(Saved entries)
%%
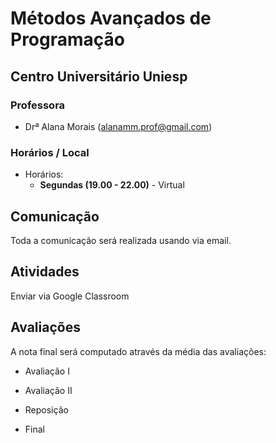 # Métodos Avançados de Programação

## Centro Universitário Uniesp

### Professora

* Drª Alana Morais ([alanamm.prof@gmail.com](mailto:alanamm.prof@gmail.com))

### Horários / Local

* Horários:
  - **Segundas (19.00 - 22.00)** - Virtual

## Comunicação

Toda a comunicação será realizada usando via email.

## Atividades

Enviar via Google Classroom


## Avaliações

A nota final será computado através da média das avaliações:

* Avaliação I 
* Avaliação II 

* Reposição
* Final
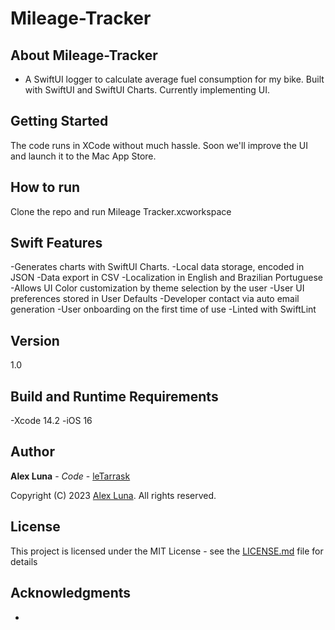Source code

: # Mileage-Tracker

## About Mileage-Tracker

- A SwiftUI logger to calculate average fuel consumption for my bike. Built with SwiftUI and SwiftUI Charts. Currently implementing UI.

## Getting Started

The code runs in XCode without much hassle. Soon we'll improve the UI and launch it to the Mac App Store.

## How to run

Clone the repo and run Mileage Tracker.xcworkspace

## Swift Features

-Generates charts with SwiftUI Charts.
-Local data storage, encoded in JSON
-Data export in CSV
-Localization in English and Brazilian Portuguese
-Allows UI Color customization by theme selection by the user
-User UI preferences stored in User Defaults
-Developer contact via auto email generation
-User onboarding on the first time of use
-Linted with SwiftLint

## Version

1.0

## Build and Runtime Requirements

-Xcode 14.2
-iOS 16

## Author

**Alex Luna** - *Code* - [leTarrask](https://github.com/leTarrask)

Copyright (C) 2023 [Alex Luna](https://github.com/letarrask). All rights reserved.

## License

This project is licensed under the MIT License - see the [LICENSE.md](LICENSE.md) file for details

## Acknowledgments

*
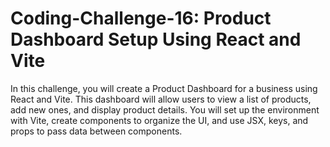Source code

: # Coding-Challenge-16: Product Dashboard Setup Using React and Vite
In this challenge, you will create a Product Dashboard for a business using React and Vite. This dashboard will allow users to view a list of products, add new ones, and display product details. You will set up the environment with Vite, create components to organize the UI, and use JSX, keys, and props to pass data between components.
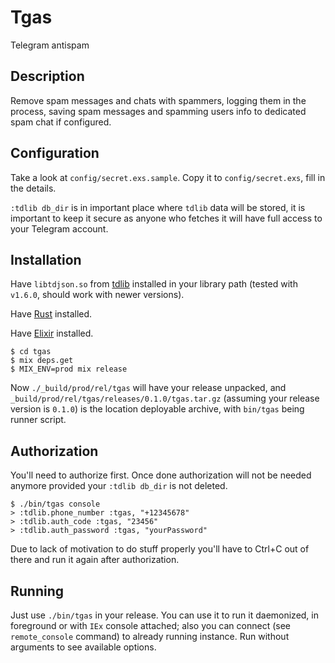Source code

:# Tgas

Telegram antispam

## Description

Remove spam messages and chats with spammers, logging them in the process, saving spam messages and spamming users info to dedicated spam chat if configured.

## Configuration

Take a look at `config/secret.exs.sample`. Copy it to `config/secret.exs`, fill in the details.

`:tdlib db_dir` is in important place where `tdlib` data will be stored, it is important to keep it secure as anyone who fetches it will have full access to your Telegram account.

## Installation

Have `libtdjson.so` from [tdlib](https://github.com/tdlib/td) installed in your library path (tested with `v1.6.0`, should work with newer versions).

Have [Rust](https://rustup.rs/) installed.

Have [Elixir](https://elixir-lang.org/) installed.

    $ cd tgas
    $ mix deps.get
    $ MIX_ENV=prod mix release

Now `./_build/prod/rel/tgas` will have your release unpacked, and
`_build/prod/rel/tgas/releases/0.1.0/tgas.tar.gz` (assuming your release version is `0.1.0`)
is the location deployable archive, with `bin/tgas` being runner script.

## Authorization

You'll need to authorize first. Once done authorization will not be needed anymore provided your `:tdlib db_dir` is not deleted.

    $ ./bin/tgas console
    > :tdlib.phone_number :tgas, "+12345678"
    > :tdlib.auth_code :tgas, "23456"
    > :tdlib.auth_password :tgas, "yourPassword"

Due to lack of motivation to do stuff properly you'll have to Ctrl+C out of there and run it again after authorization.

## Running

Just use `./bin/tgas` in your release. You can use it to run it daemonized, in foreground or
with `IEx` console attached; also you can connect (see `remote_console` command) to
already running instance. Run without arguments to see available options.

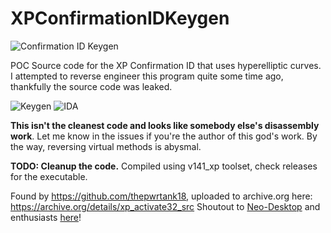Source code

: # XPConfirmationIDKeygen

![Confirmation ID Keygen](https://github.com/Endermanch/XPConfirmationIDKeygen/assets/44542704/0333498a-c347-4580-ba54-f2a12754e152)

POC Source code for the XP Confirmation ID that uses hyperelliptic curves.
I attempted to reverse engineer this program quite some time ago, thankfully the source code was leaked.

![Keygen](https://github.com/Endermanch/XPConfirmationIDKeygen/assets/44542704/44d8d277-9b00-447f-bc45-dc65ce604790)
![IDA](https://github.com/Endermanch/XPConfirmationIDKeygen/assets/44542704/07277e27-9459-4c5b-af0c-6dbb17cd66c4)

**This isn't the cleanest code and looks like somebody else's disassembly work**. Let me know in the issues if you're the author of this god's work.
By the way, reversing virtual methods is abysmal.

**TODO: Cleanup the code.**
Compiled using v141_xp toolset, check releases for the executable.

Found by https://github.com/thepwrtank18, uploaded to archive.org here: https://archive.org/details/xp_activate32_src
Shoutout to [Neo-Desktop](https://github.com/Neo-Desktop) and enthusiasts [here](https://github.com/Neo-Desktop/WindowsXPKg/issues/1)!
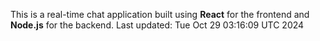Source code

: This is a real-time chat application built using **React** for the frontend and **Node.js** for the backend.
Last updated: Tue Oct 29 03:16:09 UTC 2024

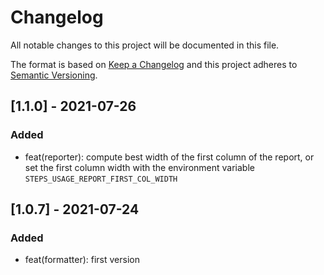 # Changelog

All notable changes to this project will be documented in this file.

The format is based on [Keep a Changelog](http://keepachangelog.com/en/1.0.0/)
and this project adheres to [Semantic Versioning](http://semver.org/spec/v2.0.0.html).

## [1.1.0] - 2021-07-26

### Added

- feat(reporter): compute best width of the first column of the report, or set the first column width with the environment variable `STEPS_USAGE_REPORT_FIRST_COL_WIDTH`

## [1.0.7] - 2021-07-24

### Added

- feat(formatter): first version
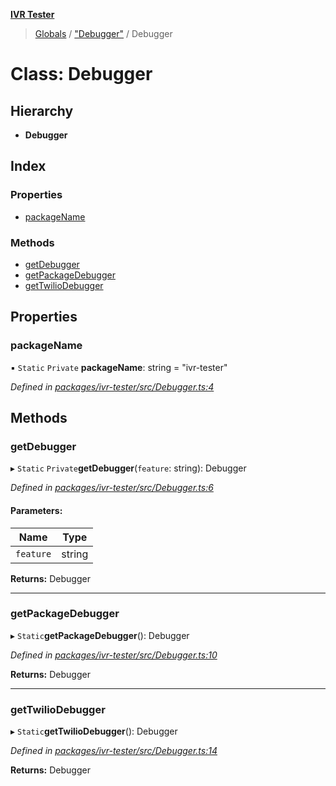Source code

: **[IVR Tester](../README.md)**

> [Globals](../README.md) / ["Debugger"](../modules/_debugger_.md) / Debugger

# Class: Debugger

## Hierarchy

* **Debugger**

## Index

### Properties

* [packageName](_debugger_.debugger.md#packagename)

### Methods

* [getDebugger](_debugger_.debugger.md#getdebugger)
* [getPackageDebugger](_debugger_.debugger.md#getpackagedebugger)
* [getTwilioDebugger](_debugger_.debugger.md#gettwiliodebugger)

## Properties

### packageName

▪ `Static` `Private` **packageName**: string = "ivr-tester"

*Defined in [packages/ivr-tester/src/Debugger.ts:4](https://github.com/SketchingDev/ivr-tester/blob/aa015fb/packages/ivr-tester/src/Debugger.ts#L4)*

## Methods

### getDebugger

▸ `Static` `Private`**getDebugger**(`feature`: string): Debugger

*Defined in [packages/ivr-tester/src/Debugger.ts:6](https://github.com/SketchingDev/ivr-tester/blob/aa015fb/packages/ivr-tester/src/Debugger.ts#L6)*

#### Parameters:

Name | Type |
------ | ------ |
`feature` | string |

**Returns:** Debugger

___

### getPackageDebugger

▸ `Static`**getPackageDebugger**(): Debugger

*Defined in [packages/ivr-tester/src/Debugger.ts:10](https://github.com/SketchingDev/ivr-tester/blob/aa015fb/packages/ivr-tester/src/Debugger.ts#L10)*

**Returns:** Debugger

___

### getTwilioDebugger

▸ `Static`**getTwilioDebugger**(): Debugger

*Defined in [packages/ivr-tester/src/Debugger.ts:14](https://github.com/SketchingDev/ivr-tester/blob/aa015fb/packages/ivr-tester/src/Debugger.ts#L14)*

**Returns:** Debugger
%%
%%
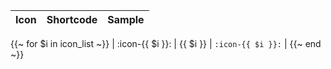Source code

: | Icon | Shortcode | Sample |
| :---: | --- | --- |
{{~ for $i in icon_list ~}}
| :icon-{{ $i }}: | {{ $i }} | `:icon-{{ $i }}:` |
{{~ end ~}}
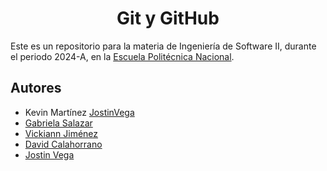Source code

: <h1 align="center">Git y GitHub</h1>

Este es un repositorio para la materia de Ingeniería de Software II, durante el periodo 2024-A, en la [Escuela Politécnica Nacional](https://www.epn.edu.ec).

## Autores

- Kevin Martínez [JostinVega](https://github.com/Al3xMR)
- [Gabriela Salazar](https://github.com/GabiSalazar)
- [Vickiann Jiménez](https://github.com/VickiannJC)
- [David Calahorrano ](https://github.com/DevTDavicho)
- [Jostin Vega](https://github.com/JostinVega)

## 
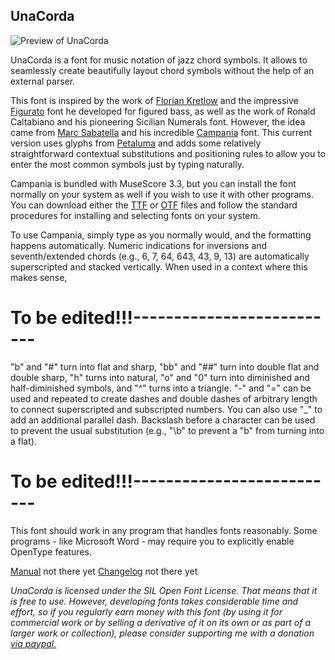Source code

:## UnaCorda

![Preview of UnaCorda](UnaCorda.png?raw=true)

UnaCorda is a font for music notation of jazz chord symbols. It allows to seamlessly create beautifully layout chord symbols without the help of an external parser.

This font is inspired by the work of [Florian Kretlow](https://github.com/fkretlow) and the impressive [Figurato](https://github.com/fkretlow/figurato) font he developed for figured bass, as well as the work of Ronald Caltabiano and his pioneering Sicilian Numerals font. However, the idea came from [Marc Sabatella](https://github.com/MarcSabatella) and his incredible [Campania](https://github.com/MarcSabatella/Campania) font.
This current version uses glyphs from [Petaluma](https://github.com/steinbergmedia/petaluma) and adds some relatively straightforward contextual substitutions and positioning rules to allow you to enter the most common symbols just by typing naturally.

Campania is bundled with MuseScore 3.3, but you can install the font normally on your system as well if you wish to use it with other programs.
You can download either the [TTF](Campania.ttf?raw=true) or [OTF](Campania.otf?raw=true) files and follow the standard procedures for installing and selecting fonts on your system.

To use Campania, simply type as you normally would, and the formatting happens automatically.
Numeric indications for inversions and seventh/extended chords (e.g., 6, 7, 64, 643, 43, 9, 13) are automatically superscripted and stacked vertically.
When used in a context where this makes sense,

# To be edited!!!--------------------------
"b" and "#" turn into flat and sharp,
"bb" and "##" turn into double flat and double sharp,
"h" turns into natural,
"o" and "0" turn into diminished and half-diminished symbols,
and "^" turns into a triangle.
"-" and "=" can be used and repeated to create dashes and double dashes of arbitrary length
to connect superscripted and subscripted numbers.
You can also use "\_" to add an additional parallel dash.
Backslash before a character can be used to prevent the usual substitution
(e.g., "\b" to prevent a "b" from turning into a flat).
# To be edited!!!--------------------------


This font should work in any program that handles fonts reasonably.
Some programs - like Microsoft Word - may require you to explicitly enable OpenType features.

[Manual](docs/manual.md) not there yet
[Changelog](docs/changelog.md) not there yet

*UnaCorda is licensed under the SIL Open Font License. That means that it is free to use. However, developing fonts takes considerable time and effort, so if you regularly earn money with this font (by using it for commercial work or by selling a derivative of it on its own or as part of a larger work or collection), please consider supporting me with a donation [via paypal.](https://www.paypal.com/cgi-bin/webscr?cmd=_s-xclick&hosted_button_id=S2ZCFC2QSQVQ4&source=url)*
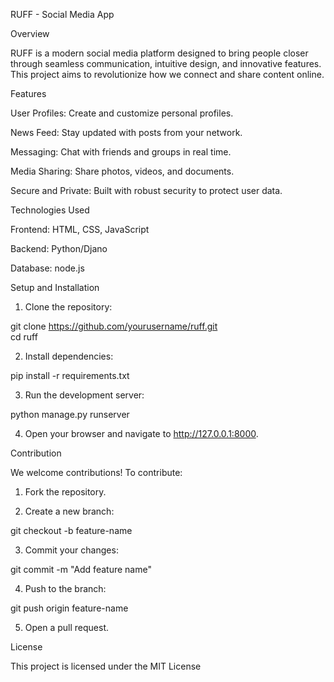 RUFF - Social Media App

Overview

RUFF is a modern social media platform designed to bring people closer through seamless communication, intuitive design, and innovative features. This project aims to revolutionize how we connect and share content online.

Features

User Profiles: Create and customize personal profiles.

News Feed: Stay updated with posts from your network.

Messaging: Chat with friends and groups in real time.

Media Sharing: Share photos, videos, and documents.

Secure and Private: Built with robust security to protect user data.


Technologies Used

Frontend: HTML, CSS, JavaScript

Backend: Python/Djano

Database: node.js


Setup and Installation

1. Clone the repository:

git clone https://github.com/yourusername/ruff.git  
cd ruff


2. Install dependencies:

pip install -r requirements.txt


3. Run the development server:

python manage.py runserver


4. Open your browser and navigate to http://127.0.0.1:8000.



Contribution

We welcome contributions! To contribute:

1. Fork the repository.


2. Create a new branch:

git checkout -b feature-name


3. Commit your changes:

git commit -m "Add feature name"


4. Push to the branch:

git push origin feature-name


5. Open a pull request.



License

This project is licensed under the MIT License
%%
● **WORK TASK**
Output everything in the records from the line containing "[Manual](docs/manual.md) not there yet" down to the line containing "News Feed: Stay" as a Markdown table with the columns Row and Text, skipping blank lines and leaving the pictures out.

● **RESULT**
| Row | Text |
|---|---|
| 1 | [Manual](docs/manual.md) not there yet |
| 2 | [Changelog](docs/changelog.md) not there yet |
| 3 | *UnaCorda is licensed under the SIL Open Font License. That means that it is free to use. However, developing fonts takes considerable time and effort, so if you regularly earn money with this font (by using it for commercial work or by selling a derivative of it on its own or as part of a larger work or collection), please consider supporting me with a donation [via paypal.](https://www.paypal.com/cgi-bin/webscr?cmd=_s-xclick&hosted_button_id=S2ZCFC2QSQVQ4&source=url)* |
| 4 |  RUFF - Social Media App |
| 5 | Overview |
| 6 | RUFF is a modern social media platform designed to bring people closer through seamless communication, intuitive design, and innovative features. This project aims to revolutionize how we connect and share content online. |
| 7 | Features |
| 8 | User Profiles: Create and customize personal profiles. |
| 9 | News Feed: Stay updated with posts from your network. |